> **EXERCISE PROMPT**: In the mailing-list reply on Parsec and haskell-src-exts below, set down word for word the passage from "Re: Parsec Vs." to "relatively well documented.".

> **EXTRACT TO READ**:
"""
Re: Parsec Vs. src exts

Hi Sean,

1. Please do not confuse haskell-src and haskell-src-exts. You should
   definitely use the latter. I also find it relatively well documented.
2. If your goal is to write a tool and not to write a Haskell parser as
   an exercise, then I would recommend haskell-src-exts. Another option
   is the GHC API.

If you have any particular questions or difficulties with these
libraries, feel free to post them here.

Roman

* Sean Cormican <seancormican1 <at> gmail.com> [2013-02-02 20:08:48+0000]
> Hi,
> 
> I've been spending a bit of time looking into using Parsec as a parser for
> a subset of the syntax of the Haskell language, a high level description of
> what I'm looking to create is a parser which confirms whether a given
> Haskell code file is valid or in the case that it isn't returns some
> helpful error messages to the user. (Please bear with me, I know this is a
> strange implementation)
"""
> **SOURCE MATERIAL**:
"""
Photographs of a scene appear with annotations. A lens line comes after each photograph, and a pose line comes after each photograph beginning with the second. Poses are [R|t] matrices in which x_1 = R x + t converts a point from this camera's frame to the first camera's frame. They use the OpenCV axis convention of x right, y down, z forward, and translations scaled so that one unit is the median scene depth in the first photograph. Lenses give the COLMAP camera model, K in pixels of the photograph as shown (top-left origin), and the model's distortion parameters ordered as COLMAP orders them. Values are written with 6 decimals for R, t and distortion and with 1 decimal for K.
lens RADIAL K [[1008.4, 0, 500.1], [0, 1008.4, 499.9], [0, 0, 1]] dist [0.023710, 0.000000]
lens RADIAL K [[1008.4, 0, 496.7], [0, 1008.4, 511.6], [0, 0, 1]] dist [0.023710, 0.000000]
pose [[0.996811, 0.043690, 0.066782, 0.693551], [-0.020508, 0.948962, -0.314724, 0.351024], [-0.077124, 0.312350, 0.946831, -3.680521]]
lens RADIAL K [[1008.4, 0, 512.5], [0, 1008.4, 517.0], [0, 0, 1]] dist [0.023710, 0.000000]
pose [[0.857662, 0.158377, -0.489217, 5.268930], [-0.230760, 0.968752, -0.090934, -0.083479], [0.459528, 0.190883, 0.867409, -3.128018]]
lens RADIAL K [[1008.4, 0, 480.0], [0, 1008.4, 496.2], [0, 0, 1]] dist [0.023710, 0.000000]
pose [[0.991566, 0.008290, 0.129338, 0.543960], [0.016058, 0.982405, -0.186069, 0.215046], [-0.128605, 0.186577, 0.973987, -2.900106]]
"""
> **SOLVED PROBLEM**:
Re: Parsec Vs. src exts

Hi Sean,

1. Please do not confuse haskell-src and haskell-src-exts. You should
   definitely use the latter. I also find it relatively well documented.